ここ数日来、大変な驚きと怒りとともに世間を賑わせている2つの話題、「大王製紙の前会長による巨額借入問題」、及び「オリンパスの損失隠し問題」。われわれ、企業経営に関わるコンサルタントの立場でみると、それは単なるコーポレートガバナンスの欠如という一側面の問題のみならず、わが国の企業経営に根付く複雑かつ構造的な問題に起因する部分が大きいのではないかと考えてしまう。

 もちろん、今回の2社の行為については言語道断であり、結果的に、株主、従業員、顧客、取引先等あらゆるステークホルダーに対して、これ以上ない裏切りと迷惑、そして損害を与えることになった。それはいくら謝罪を積み重ねたとしても簡単に許されるものではないだろう。
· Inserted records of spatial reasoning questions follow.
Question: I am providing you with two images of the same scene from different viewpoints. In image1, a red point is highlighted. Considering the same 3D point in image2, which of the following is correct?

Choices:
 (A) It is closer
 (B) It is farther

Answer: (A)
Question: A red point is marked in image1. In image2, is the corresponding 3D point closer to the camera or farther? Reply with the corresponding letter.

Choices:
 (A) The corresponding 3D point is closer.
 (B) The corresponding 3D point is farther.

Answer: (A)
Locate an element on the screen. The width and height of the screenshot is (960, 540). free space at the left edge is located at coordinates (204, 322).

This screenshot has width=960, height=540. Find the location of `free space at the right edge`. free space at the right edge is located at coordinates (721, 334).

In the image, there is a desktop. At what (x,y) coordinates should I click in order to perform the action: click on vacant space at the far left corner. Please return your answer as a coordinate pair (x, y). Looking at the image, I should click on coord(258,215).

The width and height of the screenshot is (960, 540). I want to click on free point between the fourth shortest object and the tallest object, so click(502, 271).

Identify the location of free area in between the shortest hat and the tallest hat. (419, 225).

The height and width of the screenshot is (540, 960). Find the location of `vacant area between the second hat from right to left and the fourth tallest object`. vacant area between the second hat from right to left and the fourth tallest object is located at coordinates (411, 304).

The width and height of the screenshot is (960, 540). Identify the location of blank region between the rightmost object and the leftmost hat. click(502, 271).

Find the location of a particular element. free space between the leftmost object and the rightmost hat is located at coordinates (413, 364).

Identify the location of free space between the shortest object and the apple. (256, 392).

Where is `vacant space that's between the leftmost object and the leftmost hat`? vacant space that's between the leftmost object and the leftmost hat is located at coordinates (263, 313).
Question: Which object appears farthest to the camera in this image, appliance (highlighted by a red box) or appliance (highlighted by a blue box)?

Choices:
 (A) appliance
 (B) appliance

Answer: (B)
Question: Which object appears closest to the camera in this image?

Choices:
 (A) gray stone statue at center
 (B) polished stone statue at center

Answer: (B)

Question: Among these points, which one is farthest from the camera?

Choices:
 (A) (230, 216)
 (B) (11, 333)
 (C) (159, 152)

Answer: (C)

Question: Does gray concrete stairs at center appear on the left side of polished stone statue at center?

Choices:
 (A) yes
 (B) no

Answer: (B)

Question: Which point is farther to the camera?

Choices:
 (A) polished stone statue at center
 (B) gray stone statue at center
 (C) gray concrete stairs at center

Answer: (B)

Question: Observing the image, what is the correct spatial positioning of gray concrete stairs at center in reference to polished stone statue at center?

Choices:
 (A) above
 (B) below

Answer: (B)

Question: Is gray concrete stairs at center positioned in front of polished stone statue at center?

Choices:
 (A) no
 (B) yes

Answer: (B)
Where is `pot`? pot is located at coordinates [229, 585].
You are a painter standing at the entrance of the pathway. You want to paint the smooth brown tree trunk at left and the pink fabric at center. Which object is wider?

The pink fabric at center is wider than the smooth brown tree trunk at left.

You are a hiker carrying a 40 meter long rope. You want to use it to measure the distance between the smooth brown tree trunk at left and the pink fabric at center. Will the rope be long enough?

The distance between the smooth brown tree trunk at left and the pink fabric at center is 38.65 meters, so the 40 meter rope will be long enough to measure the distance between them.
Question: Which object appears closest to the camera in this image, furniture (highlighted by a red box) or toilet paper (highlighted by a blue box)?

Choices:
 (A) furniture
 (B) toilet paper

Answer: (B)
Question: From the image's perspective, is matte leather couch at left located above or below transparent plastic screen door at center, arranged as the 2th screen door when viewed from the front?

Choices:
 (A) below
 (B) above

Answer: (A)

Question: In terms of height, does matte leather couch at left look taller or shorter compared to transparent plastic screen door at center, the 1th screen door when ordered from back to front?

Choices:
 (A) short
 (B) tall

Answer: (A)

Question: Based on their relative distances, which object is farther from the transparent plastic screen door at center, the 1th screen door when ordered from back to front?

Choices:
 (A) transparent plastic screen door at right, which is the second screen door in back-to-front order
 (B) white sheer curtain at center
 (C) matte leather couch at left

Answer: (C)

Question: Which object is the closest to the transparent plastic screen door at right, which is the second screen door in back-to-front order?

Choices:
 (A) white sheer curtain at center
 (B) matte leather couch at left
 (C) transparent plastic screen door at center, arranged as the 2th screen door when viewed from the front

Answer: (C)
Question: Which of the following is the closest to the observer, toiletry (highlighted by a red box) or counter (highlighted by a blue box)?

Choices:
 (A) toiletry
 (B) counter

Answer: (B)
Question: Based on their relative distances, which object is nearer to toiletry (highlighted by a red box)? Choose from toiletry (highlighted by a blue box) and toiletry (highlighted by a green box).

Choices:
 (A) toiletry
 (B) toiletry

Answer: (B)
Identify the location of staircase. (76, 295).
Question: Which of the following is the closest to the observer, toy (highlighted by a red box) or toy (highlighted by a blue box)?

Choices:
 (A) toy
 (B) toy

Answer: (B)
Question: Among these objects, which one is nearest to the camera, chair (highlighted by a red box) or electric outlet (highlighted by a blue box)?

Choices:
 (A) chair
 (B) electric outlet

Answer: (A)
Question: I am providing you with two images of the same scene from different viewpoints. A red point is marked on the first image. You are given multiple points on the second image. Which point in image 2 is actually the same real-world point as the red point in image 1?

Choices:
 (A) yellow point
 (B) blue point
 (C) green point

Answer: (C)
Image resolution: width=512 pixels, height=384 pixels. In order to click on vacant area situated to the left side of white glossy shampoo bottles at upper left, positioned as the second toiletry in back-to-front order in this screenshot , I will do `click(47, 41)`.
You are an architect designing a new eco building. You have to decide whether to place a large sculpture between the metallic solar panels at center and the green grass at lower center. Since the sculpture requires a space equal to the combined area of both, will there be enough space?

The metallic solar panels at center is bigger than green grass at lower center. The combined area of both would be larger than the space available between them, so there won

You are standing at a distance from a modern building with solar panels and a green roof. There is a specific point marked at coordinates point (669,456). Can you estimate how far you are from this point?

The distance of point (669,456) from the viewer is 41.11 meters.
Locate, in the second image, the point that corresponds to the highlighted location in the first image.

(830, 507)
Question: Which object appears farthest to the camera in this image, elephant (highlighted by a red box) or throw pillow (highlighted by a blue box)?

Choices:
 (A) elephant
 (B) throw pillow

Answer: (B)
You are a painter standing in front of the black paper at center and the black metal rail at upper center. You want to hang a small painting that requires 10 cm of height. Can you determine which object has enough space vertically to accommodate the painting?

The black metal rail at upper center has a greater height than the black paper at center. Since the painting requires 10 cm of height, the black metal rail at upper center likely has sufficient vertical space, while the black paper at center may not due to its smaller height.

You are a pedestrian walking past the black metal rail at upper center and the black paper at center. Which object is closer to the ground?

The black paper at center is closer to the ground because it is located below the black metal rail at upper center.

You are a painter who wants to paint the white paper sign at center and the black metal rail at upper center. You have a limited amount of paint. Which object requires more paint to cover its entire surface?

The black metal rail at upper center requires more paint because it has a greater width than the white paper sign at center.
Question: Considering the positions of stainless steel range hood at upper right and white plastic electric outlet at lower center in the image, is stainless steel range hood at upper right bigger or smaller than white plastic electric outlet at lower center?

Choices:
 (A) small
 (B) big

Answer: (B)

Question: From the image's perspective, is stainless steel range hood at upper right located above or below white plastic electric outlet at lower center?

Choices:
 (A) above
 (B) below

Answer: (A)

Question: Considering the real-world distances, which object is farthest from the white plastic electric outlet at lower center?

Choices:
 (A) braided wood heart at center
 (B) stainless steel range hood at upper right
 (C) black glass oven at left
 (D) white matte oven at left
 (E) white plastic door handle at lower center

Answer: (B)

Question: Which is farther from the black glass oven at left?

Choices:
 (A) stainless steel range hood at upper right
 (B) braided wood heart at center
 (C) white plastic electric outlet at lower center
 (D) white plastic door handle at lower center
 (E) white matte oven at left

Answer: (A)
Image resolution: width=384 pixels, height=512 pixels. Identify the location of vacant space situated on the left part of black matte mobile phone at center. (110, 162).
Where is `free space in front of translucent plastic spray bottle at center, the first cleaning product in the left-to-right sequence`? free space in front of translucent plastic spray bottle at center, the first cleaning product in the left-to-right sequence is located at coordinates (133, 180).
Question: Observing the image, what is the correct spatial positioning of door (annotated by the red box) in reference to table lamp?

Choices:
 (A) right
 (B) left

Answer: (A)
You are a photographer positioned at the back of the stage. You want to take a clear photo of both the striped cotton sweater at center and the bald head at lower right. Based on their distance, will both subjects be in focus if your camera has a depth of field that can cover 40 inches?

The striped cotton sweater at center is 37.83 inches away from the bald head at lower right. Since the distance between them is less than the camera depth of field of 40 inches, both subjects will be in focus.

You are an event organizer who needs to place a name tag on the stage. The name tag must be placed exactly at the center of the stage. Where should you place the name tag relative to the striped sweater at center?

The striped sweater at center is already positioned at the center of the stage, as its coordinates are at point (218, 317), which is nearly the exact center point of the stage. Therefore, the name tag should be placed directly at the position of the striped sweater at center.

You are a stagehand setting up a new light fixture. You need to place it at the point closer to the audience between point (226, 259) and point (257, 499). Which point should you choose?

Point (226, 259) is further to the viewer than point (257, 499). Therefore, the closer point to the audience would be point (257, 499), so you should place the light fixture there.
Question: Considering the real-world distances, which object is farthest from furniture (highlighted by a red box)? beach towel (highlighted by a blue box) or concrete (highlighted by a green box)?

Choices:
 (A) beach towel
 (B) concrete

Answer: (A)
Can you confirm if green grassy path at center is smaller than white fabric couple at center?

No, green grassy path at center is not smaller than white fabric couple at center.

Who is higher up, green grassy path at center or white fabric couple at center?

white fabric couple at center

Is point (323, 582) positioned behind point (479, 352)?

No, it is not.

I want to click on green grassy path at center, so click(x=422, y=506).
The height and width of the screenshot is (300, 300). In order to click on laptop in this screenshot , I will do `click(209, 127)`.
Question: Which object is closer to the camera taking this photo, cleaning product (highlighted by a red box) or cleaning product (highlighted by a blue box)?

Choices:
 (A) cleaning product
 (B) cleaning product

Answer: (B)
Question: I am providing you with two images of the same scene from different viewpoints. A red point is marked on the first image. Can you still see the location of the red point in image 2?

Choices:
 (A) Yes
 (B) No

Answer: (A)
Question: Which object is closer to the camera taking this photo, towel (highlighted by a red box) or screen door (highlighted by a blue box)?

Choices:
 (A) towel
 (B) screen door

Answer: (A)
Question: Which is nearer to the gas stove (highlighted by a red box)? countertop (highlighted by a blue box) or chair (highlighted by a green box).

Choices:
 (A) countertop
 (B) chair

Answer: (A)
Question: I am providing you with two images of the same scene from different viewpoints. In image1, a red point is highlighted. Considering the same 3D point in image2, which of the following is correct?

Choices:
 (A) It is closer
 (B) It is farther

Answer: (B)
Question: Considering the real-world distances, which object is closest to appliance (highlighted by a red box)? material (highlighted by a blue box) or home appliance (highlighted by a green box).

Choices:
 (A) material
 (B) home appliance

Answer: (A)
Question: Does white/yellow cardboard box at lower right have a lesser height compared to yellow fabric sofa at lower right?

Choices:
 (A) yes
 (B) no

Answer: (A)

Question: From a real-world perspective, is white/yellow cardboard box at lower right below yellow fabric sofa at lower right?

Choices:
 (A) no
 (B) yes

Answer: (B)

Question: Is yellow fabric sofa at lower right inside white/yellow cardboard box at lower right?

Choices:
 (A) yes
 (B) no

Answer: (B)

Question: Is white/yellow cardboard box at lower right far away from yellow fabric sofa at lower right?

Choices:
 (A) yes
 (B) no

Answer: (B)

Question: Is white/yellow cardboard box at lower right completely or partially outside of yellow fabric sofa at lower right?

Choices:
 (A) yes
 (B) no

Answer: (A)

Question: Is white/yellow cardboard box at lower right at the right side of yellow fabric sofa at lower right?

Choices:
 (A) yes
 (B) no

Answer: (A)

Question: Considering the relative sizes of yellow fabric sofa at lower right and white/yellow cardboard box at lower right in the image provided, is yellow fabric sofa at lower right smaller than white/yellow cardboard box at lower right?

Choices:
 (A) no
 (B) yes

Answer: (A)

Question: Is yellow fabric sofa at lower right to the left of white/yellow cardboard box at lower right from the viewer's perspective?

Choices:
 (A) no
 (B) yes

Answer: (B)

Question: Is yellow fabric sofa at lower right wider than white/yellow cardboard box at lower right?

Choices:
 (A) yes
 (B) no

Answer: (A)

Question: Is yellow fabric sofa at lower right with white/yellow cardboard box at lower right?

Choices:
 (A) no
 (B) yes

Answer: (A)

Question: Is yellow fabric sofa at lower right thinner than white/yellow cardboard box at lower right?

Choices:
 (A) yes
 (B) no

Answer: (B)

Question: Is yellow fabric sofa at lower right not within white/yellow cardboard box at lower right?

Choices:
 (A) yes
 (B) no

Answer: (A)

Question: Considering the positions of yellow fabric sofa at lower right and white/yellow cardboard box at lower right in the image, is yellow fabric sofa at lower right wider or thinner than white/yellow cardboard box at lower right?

 しかし、それでもなお、筆者が考えてしまうのは「なぜこのような事が起りえたのか」ということだ。「株式会社」に対する基本的な理解の欠如またはその軽視、それを支える会社法や会計制度の穴を狙った行為、監査法人のモラルハザード、大企業化により硬直した組織構造、そこに根付く暗黙のルール…。2社が引き起こした問題の背景にあるこうした要因は、多くの日本企業に共通して根付く、複雑かつ多面的な問題である。私たちはあらためて企業経営を黒子的にサポートするコンサルタントという立場を理解し、正しく美しく成長し続ける企業づくりを目指していかなければならないと感じる。

 さて、前置きが長くなったが、今回は賃貸住宅市場の現状と今度の動向について考察してみたい。わが国の賃貸住宅市場の構造を振り返ることは、すなわち持家を推進してきた戦後の住宅政策を振り返ることに他ならない。持家と賃貸の関係は、それこそコインの表と裏のような関係で成り立っているといえる。

戦後は持家家族をターゲットにおいた住宅政策

 いうまでもなく、戦後日本の住宅政策は「持家家族」をターゲットに考案されてきた。サラリーマンの終身雇用制度の定着もあり、持家中心の政策が結果的に景気・経済対策の一環として大きな役割を担っていた。つまり、借家住まいからマンションを購入し、いつかはそれを売却した上で、最終的には庭付き一戸建てを持つ、といういわゆる「住宅双六」の構造を作ることにより、社会は安定し、経済は拡大してきたのである。

 それらをサポートする政策として、金融制度においては、長年にわたって住宅金融公庫が持家取得を支援する為に、長期でかつ固定型の低金利住宅ローンを提供し続けてきた。また購入資金そのものにおいても、これまで幾度となく景気対策と銘打った後押しがあった。